Signal code. Three flashes.
He didn’t recognize it.
He stepped back from the window, drawing the curtains slowly. The apartment wasn’t meant for comfort. It was a listening post. Bare floors, blackout drapes, a kitchenette that smelled faintly of bleach and metal.
There were no windows in the back room. No mirrors. Just a single bed and a table bolted to the floor.
That’s where Nora had spread the printed frames from the surveillance footage. One image per sheet. Black and white, raw, silent.
Leah, walking through port control. Unhurried. Alone.
“She didn’t run,” Nora said. “She walked through the checkpoint like she was cleared. No alias. No attempt to avoid the cameras.”
Alon stared at the images, jaw tight.
“She wanted to be seen.”
“Or someone wanted her seen.”
Nora turned to him. “You think it’s a signal?”
“I think it’s bait.”
She exhaled. “Why now? Why Cyprus?”
Alon walked to the table and picked up the clearest image. Leah’s face was partially obscured by her hair, wind-blown across her cheek. But her eyes, those didn’t change.
“I trained her to disappear,” he said quietly. “This? This isn’t her.”
Nora sat down, folding her arms.
“She was in Tehran two years ago,” she said. “We have footage. Shadowed. Broken transmission. She was following someone, Koren’s trail. Then she vanished. Again.”
Alon said nothing.
She looked at him.
“You blame yourself.”
“I buried her memory,” he said. “Turns out, I just gave it room to breathe.”
Later, Alon descended into the lower quarter, where the city fell into older bones. Streets paved with stone. Rusted gates. The kind of alleys where the ghosts Hadrian mentioned still wandered, draped in civilian flesh and guarded silence.
He entered a bar through a side door, low ceiling, blue smoke curling from incense and cigarettes. A backroom off the kitchen had been secured earlier through old contacts. The owner owed favors to people who didn’t write them down.

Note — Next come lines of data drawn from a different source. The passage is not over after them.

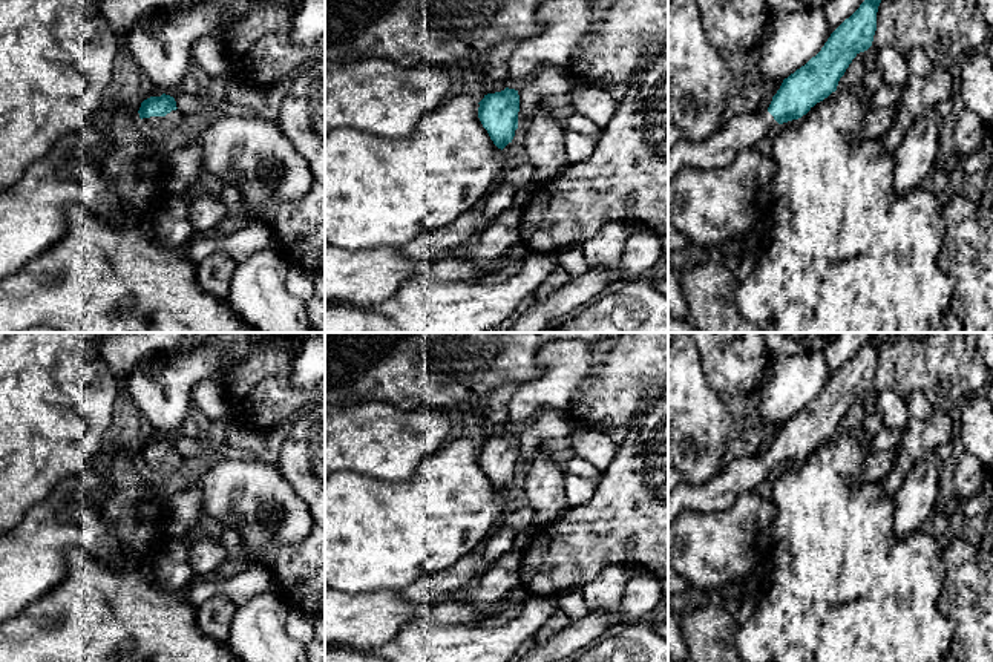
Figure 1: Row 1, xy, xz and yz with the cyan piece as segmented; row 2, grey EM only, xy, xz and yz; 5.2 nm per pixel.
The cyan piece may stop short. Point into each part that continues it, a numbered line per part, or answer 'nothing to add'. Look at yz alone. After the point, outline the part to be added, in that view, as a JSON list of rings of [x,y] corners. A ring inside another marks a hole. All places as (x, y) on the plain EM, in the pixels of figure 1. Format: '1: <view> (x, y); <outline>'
1: yz (743, 474); [[[748,454],[732,458],[716,478],[702,486],[680,483],[668,493],[668,526],[687,510],[729,509],[740,493],[754,492],[777,469],[778,466],[768,454]]]

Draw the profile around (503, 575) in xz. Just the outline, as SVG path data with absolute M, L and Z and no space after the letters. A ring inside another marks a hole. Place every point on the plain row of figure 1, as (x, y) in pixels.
M510 549L466 588L460 602L472 607L483 619L489 619L504 595L521 587L521 561L523 550Z

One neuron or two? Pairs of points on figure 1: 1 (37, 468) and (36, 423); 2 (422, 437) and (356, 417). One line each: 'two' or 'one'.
1: one
2: one

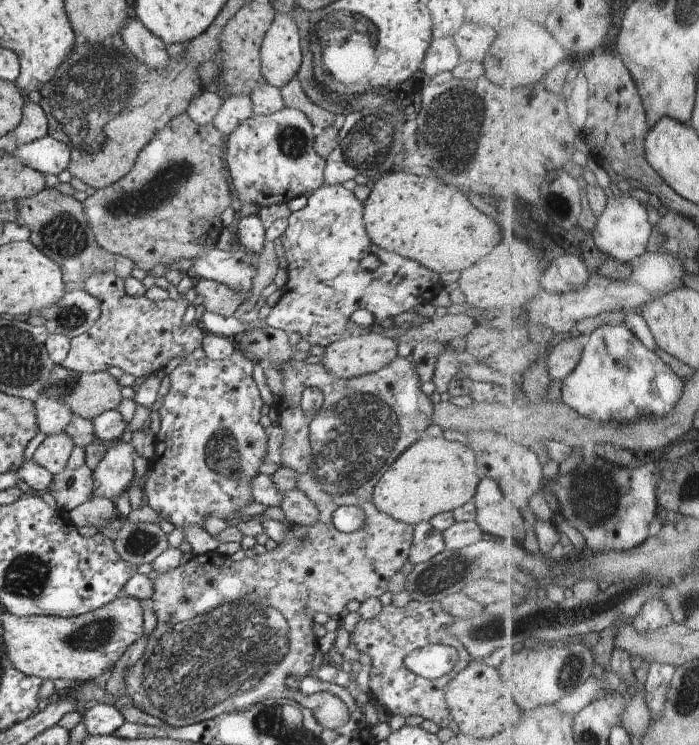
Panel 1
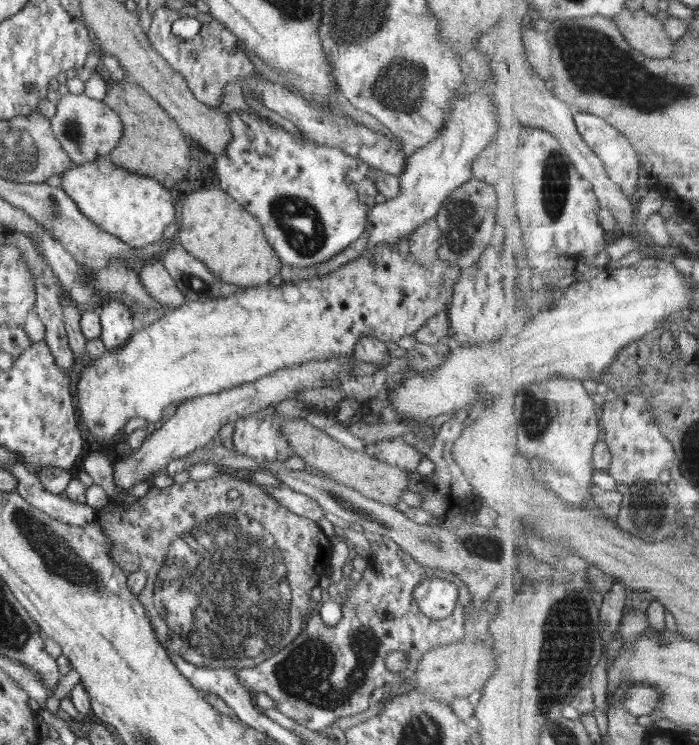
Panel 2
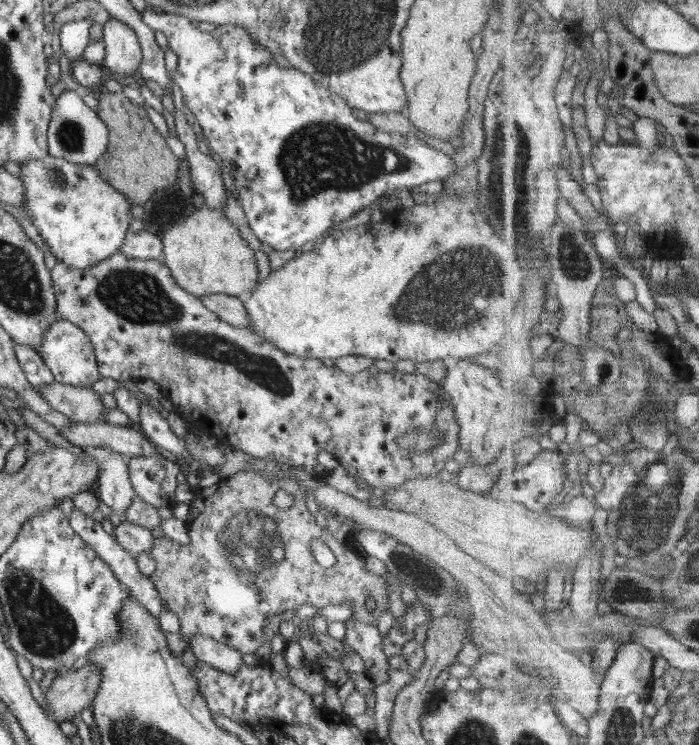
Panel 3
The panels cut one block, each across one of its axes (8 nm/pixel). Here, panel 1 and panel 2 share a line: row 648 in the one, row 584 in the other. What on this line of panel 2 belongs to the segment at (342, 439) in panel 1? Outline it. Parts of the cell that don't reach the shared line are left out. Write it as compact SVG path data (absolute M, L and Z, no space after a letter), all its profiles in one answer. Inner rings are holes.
M224 472L205 481L189 480L182 484L173 483L166 488L150 487L148 493L140 498L126 498L122 501L126 508L120 512L108 512L103 507L98 510L97 518L103 526L103 533L111 542L109 556L125 572L142 570L146 573L146 584L143 593L139 594L141 605L145 608L149 621L157 634L159 642L170 652L179 654L184 660L197 666L219 668L221 666L246 669L258 666L274 654L289 645L302 632L303 625L319 604L312 600L312 588L319 584L320 578L329 567L332 556L330 538L325 536L321 528L312 519L294 514L289 508L282 506L264 488L241 474Z

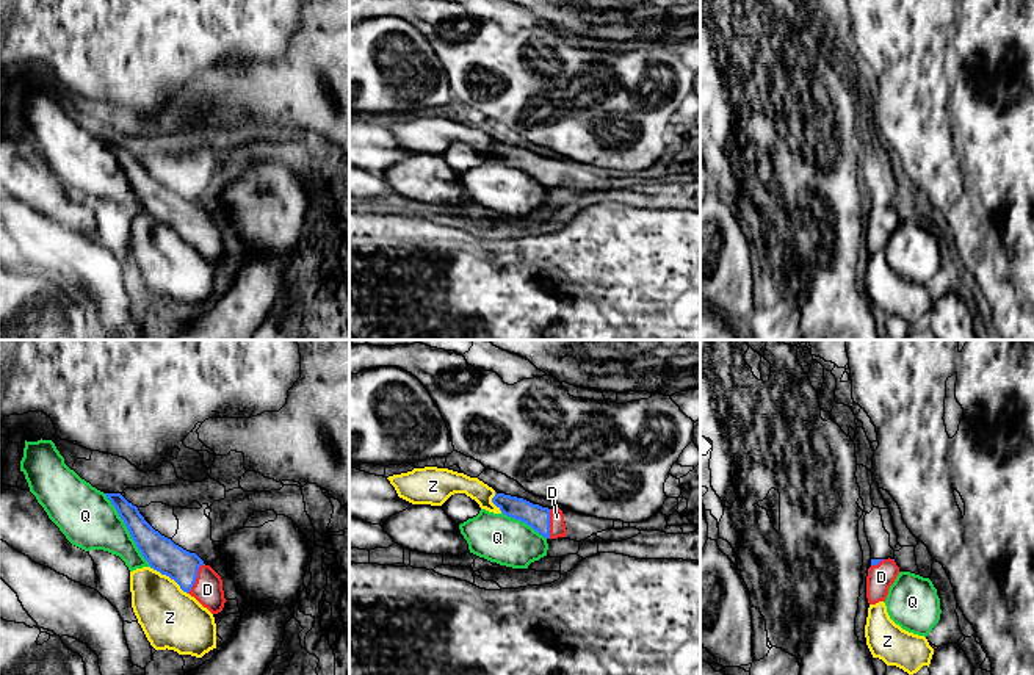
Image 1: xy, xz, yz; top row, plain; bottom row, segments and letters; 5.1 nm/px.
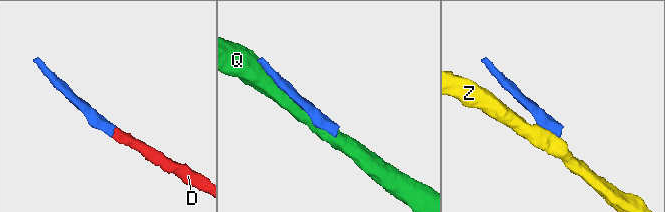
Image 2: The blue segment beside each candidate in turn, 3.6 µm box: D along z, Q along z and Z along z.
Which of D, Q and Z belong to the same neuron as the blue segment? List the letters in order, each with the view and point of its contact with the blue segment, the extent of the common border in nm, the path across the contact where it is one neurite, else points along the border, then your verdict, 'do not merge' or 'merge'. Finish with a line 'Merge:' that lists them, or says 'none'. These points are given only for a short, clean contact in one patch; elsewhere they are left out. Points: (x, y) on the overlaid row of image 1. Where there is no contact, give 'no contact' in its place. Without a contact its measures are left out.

Inside: a man waited. Lean, bald, a silver chain at his wrist. Greek-Cypriot intelligence, retired. Name: Spiros.
“Still chasing shadows?” the man asked as Alon sat across from him.
“They’re not shadows if they bleed.”
Spiros smirked. “You want movement logs. Port traffic. Outbound cargo manifests.”
“And anyone using state clearance who shouldn’t have it.”
“Risky ask.”
“Worth it.”
Spiros took a sip from his glass. “There’s a list. Small. Tidy. Unusual credentials activated three days ago. From Jerusalem. Non-diplomatic. But the ID was valid.”
He handed Alon a slip of paper.
One name.
Yael Rimon.
Alon felt something shift in his chest.
“Didn’t she, ”
“Die in Vienna, yes,” Spiros said. “Another ghost, it seems.”
Alon folded the paper slowly. His hands felt heavy.
Outside, thunder rolled across the sky in the distance, far out over the sea. The kind of thunder that didn’t bring rain, just reminders.
Back at the apartment, Nora had drawn diagrams on the whiteboard, lines connecting faces, locations, timestamps.
He handed her the slip.
She read the name.
Then looked up.
“She was part of the Barak Echo project.”
“One of the firewall architects.”
“She was dead, Alon.”
“They’re all dead. Until they’re not.”
Nora leaned back, staring at the ceiling like she could see through it.
“This isn’t an operation,” she whispered. “It’s a resurrection.”
They didn’t sleep that night.
And somewhere beyond the sea, in a room with no windows, a woman who should not exist watched a terminal screen blink silently as coordinates pulsed to life.